他手指猛力抽出来,郑乘风皱着眉头往墙上贴,肌肉如世上最紧密的仪器一般攒动。郑光明咽了咽口水,扶着阴茎一点一点让亲爹吞吃进去,就如刚刚所说,郑乘风有至少两个月没有和亲生儿子做爱,生疏的惩罚便是握着拳在石墙上打颤,弧线优美、肌理分明的大腿开始更加剧烈的颤抖,郑光明红着眼睛看他父亲如何接纳他的阴茎,如新婚妻子一般羞涩地一寸一寸消失,未解之谜,但是郑乘风叹息——
他的小腹碰到父亲的臀,如衔尾圆蛇一般密不可分。
郑光明动的第一下郑乘风就叫了一声,这一声倒是蛮可爱,郑光明没忍住笑了。接着便用右手捂住父亲的嘴巴,另一只手抓住父亲的脑袋,让他撑在浴间墙上,水雾熨烫成一片,遮住小腿,遮不住郑光明前后狠准地摇动,他抽开的速度很慢,但是刚抽身到头端便猛地操回去,干得郑乘风肉腰一阵紧绷,几乎无法站立,因为郑光明顶到顶点的时间总是极短极短,到了便立刻缓慢抽出,接着就是恶作剧般的狠插,直到郑乘风开始呜咽,他的阴茎只能在石墙上剐蹭,随着动作向上压,抵住他自己的腹肌,溢出一些涎液。
郑光明来回保持一个节奏操了得有几十下,乐此不彼,和第一次学会骑马似的好玩,郑乘风被捂着嘴也说不出来话,只能呜呜哽咽,他听见自己儿子喟叹一声,手从抓着他头发的地方滑下,抚摸了一会儿他父亲健壮的胸部和硬成小石子儿一般的乳头,向下抓住父亲的的阴茎,上下抚弄几下郑乘风就射在了墙上。

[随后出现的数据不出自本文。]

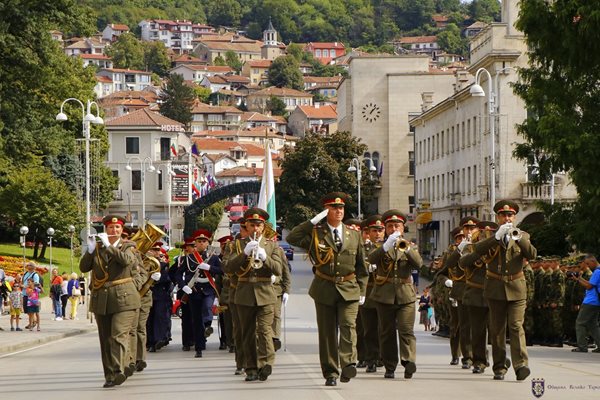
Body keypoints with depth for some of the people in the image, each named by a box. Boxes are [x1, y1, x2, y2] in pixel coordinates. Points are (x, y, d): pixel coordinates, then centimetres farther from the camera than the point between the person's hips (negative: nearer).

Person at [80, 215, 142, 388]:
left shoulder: (128, 247, 4)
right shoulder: (97, 248, 12)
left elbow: (126, 260, -18)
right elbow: (83, 268, 1)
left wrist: (108, 245, -18)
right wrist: (90, 249, -11)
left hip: (123, 298, -4)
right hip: (101, 300, 4)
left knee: (119, 335, -17)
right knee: (105, 339, 6)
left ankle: (118, 371, -27)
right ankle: (109, 375, 10)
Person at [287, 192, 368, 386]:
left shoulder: (354, 235, 11)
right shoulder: (316, 233, 3)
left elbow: (361, 266, 16)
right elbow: (292, 238, -13)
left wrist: (362, 290, 10)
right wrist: (313, 221, -11)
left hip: (349, 290, 0)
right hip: (324, 290, 0)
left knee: (348, 324, -19)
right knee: (327, 332, 3)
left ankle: (348, 364, -28)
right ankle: (330, 373, 9)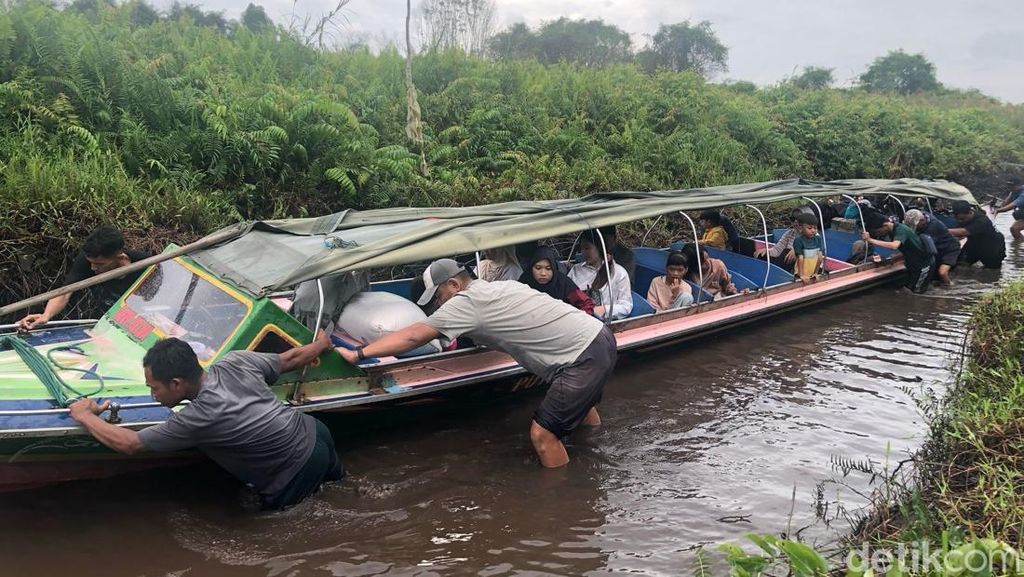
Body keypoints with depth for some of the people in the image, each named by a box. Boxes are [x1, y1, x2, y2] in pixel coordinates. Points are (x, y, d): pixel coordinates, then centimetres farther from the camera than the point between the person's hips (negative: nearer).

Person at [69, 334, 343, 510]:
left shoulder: (199, 417, -25)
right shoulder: (236, 361, -8)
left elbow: (127, 444, -16)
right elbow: (290, 358, 6)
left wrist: (84, 415, 0)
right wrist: (320, 345, 27)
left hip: (299, 469, -7)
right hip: (314, 431, 8)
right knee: (335, 481, 36)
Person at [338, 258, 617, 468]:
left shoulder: (466, 303, -14)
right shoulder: (498, 287, 10)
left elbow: (413, 336, -13)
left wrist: (358, 354, -8)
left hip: (585, 359, -10)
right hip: (600, 337, 10)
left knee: (542, 434, -6)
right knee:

父亲高潮后他的速度就不再有顾及,阮意敲门回来时他正是操弄得最快的时候,郑光明已经不论父亲在身下惊喘成什么样子——如羊羔还是如猛虎——他干脆自己两只手都撑在墙上,只留下腰肢颇有技巧地顺着一个方向加速插弄,他当然发现阮意回来:依然齐齐整整穿着军装的女人只看了他们一眼,转手就回炊房不知干什么去了。郑光明将瘫软的郑乘风抱起来,这回转了个身,父亲湿漉漉下垂的阴茎贴在他自己的肚子上,只有这时候郑光明才不会想起自己丑陋的脸,他满心满意都是父亲紧闭的嘴巴和那双失神的双眼。
他又攒劲抱着父亲插了几十下,最终射在父亲的小腹上。一股一股,抽搐着。郑乘风虚弱地跟着他向下看了一眼,连擦去的力气都没有,就靠回到了墙上。